Conventional Unicorn lists show 30-35 names in India, but Credit Suisse’s research report reveals that the nation has 100 unicorn companies with a combined market capitalisation of $240 billion.
About two-thirds of these unicorns, companies with a valuation of over $1 billion, have been established after 2005 due to an influx of favourable infrastructure, funding, and regulations.
“An unprecedented pace of new-company formation and innovation in a variety of sectors has meant a surge in the number of highly valued, as yet unlisted companies,” the report said.
The report titled ‘100 Unicorns: India’s changing corporate landscape’ claims to have covered companies beyond the normal technology or technology-enabled sectors. It also includes unicorns in non-banking finance, biotech, pharma and consumer goods companies.

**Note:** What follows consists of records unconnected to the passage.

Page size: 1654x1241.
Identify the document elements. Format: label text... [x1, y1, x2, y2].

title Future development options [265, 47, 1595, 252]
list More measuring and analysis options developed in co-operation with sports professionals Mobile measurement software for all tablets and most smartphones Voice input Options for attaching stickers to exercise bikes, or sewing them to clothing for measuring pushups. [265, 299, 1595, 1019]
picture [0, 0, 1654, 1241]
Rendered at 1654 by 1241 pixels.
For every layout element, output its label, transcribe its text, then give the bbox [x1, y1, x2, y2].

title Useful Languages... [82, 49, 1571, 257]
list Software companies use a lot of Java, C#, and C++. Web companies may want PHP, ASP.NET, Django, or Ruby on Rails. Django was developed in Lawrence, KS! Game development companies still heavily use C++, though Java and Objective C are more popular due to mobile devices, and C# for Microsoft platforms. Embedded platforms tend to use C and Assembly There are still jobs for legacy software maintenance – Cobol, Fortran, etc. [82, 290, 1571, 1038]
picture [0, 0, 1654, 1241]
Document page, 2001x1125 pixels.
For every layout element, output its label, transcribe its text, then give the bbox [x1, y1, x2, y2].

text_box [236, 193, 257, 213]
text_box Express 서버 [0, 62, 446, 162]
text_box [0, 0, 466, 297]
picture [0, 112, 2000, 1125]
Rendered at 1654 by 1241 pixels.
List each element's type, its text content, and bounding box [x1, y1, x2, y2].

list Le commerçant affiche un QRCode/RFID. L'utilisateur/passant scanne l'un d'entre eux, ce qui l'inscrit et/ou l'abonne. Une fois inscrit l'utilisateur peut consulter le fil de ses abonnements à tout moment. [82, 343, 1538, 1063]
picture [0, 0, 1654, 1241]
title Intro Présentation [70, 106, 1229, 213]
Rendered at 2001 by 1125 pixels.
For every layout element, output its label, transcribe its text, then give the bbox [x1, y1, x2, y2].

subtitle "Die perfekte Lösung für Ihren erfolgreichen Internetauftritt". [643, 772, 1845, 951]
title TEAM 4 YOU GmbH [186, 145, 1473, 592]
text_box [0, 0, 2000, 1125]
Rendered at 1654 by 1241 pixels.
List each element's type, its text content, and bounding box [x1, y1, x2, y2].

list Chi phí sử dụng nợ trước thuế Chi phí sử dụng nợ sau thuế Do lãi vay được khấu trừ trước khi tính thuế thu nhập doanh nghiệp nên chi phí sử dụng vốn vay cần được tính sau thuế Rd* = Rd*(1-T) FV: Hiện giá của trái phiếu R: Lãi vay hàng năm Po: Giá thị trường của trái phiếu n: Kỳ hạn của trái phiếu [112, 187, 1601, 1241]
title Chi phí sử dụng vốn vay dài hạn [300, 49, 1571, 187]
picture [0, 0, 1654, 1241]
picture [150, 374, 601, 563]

It even studied infrastructure companies like new ports or renewable energy companies.
Some of the unicorns featuring in the list include Wonder Cement, Manipal Hospitals, Joyalukkas, Kurl-On, Serum Institute of India, Piramal Glass and PolicyBazaar Insurance.
The reasons for an explosion of unicorns in India, according to the report, are inflow of funding, expansion of the internet, penetration of mobile phones and highly-skilled human resources.
The highest growth and capita is expectedly in the booming FinTech companies and education technology companies like Byju’s that grew exponentially during the Covid-19 lockdown.
The report highlighted non-conventional sectors like software-as-a-service (SaaS), gaming and logistics, where growth has been registered. “These are only at the top of a fast-growing pyramid of 80,000 startups in India, which are incrementally now nearly 10% of new companies formed every year; the number of firms is up 70% in 8 years,” the report said.
Most of these startups are concentrated in tier-I cities like Bengaluru, Mumbai, Delhi, the National Capital Region (NCR), Hyderabad, Pune and Chennai.